- [AUFGABEN]:
(1) Zähle alle Personen auf, die im Textauszug namentlich genannt werden.
(2) Welche Funktion hatte Max Huggler laut Textauszug?
(3) Gib den Textauszug von „Als Max Huggler, Konservator“ bis einschließlich „Kooperation des Meisters.“ wortgetreu wieder.

- [TEXTAUSZUG]:
┌──
Verfasst von Eva Buhrfeind | |   Ausstellung

Mit der Ausstellung «Picasso und die Schweiz» zeigt das Berner Kunstmuseum in einer umfangreichen Retrospektive vor allem das von Schweizer Sammlern und Museen zusammengetragene Werk, verstanden als Schweizer Ausschnitt aus dem enormen Œuvre des Spaniers.

Als Max Huggler, Konservator des Kunstmuseums Bern, «Guitare et compotier» von 1924 - das radikalste der monochromen Stillleben Picassos - im Mai 1946 seiner Kommission vorführte, soll Cuno Amiet gesagt haben: «We das gäub wär, wo wyss isch, de chönnt mes choufe...» Womit der Deal geplatzt war. So erwarb Huggler in der Folge lediglich zaghaft figurative klassizistische Picasso-Radierungen für die Sammlung. Weitere Ankäufe von Picasso-Gemälden standen nie mehr zur Debatte. Auch in der Ausstellungspolitik zeigte das Kunstmuseum eine gewisse Zurückhaltung. Eine geplante umfassende Schau des grafischen Werks scheiterte an der mangelnden Kooperation des Meisters.
└──
- [GEZEIGTES MATERIAL]:
┌──
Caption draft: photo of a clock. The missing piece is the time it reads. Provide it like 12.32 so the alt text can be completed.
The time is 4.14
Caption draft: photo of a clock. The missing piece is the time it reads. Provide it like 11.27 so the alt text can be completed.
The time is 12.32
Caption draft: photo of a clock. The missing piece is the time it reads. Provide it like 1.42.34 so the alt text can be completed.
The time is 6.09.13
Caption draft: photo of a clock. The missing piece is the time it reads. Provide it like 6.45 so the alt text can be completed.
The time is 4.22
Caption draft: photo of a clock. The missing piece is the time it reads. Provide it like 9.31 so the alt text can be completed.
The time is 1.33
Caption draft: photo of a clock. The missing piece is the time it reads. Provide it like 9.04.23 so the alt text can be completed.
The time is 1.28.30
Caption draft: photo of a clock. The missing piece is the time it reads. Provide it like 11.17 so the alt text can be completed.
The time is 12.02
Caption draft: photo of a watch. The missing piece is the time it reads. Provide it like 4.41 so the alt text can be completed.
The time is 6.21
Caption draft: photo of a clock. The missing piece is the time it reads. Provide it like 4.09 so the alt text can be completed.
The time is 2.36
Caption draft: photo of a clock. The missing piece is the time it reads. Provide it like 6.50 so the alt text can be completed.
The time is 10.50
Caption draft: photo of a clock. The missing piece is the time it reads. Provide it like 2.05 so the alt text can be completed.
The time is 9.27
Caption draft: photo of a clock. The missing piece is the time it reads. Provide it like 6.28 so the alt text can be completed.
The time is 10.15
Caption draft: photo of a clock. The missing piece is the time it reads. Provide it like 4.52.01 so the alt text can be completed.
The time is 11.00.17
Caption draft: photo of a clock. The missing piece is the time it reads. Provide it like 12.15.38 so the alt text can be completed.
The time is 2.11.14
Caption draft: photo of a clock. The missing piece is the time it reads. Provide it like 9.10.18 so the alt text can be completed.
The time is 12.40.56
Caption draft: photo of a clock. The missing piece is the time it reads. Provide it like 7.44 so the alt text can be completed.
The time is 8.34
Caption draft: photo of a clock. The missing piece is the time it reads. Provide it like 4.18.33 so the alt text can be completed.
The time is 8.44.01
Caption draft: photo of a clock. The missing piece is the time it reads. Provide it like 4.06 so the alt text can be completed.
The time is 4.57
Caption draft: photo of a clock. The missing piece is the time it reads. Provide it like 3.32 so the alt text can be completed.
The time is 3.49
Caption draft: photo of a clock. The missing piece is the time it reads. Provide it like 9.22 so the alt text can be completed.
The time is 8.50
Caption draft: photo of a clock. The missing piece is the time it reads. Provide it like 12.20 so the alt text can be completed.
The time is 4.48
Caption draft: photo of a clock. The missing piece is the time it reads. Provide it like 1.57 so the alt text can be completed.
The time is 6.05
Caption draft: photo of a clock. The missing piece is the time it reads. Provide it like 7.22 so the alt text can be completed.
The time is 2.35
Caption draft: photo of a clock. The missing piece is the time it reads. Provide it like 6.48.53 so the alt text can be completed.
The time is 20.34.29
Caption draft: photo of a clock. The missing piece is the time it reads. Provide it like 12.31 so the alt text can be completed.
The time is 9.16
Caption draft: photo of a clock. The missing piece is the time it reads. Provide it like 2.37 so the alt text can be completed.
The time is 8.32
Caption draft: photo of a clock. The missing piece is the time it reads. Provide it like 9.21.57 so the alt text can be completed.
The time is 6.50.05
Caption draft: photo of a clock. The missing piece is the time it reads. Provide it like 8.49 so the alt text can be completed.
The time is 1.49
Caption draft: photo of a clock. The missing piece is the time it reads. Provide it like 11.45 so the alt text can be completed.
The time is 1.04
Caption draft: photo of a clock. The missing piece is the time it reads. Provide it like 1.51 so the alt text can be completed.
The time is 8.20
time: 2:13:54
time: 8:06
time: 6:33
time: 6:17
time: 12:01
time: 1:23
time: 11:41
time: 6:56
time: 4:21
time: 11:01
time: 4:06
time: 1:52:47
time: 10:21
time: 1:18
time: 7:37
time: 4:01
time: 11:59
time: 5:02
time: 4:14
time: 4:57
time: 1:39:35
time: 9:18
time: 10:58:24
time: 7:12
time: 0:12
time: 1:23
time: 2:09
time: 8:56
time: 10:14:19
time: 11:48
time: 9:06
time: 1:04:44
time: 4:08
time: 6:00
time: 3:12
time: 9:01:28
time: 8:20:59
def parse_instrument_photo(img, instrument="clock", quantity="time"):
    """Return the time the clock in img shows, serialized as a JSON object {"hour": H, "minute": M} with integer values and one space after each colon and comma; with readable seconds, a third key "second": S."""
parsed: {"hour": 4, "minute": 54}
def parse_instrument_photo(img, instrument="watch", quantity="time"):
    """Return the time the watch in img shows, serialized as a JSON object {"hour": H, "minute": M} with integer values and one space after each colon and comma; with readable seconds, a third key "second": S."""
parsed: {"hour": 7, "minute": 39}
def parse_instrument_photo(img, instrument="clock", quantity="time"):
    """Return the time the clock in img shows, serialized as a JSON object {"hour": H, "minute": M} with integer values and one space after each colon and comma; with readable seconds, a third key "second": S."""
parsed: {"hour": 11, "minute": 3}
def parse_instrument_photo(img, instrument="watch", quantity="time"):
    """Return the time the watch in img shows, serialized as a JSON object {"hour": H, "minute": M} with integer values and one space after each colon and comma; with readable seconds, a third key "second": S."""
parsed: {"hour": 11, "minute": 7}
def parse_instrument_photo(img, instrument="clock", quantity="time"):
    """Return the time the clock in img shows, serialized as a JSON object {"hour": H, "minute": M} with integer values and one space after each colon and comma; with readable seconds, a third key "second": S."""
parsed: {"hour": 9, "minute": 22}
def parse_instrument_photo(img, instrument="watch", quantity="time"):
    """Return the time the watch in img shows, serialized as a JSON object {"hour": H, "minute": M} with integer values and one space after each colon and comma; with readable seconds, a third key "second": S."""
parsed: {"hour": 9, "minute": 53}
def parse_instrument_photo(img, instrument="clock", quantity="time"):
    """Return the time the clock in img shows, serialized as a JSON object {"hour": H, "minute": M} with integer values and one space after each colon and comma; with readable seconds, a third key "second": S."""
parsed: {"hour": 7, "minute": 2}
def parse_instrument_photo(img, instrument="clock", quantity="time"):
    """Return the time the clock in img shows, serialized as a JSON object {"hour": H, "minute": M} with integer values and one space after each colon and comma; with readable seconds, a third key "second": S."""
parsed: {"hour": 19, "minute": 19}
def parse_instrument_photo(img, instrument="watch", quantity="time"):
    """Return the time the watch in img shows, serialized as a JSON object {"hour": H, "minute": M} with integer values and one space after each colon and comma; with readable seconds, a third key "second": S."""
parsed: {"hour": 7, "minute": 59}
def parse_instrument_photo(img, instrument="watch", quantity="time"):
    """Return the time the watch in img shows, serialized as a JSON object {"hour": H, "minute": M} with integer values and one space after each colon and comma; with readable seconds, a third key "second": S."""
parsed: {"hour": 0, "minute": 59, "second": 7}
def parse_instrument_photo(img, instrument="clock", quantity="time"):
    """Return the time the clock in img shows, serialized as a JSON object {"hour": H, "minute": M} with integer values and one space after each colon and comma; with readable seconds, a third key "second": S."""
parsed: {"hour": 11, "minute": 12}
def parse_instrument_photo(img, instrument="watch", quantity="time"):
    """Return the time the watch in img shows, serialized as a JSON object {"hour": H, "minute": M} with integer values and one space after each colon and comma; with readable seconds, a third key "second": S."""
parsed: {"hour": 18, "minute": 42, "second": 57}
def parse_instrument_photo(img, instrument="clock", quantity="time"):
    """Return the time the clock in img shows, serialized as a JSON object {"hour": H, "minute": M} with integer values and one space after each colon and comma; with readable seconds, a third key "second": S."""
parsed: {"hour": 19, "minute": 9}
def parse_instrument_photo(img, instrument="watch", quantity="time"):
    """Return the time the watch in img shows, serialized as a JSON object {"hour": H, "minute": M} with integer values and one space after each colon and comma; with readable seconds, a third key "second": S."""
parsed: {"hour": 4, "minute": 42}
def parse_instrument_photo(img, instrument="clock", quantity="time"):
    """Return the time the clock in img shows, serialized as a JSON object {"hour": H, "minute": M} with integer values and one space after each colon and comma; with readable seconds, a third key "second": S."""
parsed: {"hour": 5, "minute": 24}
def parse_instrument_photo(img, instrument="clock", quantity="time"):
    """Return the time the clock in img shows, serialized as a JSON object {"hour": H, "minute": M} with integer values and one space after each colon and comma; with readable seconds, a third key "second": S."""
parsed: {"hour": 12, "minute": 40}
└──
- [ANTWORTEN JE AUFGABE]:
(1) Eva Buhrfeind, Picasso, Max Huggler, Cuno Amiet

(2) Er war Konservator des Kunstmuseums Bern.

(3)
Als Max Huggler, Konservator des Kunstmuseums Bern, «Guitare et compotier» von 1924 - das radikalste der monochromen Stillleben Picassos - im Mai 1946 seiner Kommission vorführte, soll Cuno Amiet gesagt haben: «We das gäub wär, wo wyss isch, de chönnt mes choufe...» Womit der Deal geplatzt war. So erwarb Huggler in der Folge lediglich zaghaft figurative klassizistische Picasso-Radierungen für die Sammlung. Weitere Ankäufe von Picasso-Gemälden standen nie mehr zur Debatte. Auch in der Ausstellungspolitik zeigte das Kunstmuseum eine gewisse Zurückhaltung. Eine geplante umfassende Schau des grafischen Werks scheiterte an der mangelnden Kooperation des Meisters.